- **İş Emri**
Aşağıdaki alıntıda "Yıllarca karşıma güzel" ifadesinden "bir bir kaybettim." ifadesine kadar olan bölümü yeniden yazın; "kaygı" yerine "endişe" kullanın.

- **Alıntı**
Birkaç yıl önce, tam olarak 5 yıl önce 5 yıllık ilişkimin bitiminden hemen sonra birini tanımıştım. Ayrılığın üzüntüsü içerisindeydim, iyi değildim ve ayakta kalmaya çabalıyordum. Bunun yanında aile hayatımızı sarsan kötü durumlar mevcuttu, her şey üst üste gelmişti. Onu tanıdığımda çok sevmiştim, sanıyorum o zaman o da beni sevmişti. Bir araya gelip güzel bir adım atmaya karar vermiştik, ben elime yüzüme bulaştırdım. Yapamadım, ayrılığın verdiği hüzünle başa çıkamazken yeni bir birlikteliğe adım atmanın hata olduğunu düşündüm, sağlıklı gelmedi bana. Ve ona da haksızlık edeceğimi düşündüğüm için yollarımızı ayırdık ama arkadaş kaldık. Bir müddet konuştuk, sonra konuşmalarımız kesikleşti, bazen uzun süreli olarak koptu. Hayatta pek pişman olmuşluğum yoktur, ama bu durumdan pişman oldum. Yıllarca bunu içimde evirip çevirip yakın zamanda internetteki bir adresten ona ulaştım. Geri dönüş yaptı ve bir kez daha buluştuk. Aradan geçen yıllar bizi değiştirmişti tabii, dertleştik. Sanki bir adım atmaya, yıllar sonra yeniden denemeye hazırdım. Öyle hissettim. Bu sefer de o kendini hazır hissetmedi, içinde yeniden bir şeyler devinmedi. Böylece yarım kalan bir hikayeye yıllar sonra son verdik. 

Yıllarca karşıma güzel insanlar çıktı, hiçbiri için kötü diyemem. Ama olmadı, yapamadım. İçime döndüğüm ve hayat mücadelesine karıştığım yıllarda biri ile bir hayatı paylaşmak fikri beni çok korkuttu. Bir adım attıktan sonra işler ciddiye binince kendimi hep geri çektim, hep aynı kaygı ile boğuştum. Belki de karşılaştığım güzel insanları da bir bir kaybettim.

- **Sağlanan Malzeme**

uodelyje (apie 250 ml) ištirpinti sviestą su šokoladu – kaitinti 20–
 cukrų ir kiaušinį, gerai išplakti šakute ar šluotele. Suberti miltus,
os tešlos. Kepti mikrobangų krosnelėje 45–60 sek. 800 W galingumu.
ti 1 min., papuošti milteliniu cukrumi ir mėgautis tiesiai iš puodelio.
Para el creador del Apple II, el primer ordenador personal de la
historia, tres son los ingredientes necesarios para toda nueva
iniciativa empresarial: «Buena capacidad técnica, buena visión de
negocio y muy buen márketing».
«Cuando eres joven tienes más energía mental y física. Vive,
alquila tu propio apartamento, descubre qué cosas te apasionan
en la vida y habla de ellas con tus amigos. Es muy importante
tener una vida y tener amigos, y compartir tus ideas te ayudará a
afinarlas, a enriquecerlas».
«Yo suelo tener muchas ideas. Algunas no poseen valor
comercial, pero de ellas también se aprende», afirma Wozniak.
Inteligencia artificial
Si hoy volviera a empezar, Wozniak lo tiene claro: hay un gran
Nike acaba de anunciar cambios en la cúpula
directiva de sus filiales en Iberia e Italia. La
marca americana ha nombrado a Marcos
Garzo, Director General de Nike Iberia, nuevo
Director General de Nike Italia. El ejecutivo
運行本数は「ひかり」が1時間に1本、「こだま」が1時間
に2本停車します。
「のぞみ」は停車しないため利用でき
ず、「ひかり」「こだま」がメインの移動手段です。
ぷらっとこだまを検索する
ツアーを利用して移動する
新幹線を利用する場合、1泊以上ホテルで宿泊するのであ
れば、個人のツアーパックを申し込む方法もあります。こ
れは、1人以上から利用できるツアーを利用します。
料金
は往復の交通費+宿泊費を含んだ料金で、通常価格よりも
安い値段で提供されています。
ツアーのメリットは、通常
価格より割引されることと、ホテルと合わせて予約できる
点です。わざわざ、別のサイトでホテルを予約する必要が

- **Göreve Yanıt**
Yıllarca karşıma güzel insanlar çıktı, hiçbiri için kötü diyemem. Ama olmadı, yapamadım. İçime döndüğüm ve hayat mücadelesine karıştığım yıllarda biri ile bir hayatı paylaşmak fikri beni çok korkuttu. Bir adım attıktan sonra işler ciddiye binince kendimi hep geri çektim, hep aynı endişe ile boğuştum. Belki de karşılaştığım güzel insanları da bir bir kaybettim.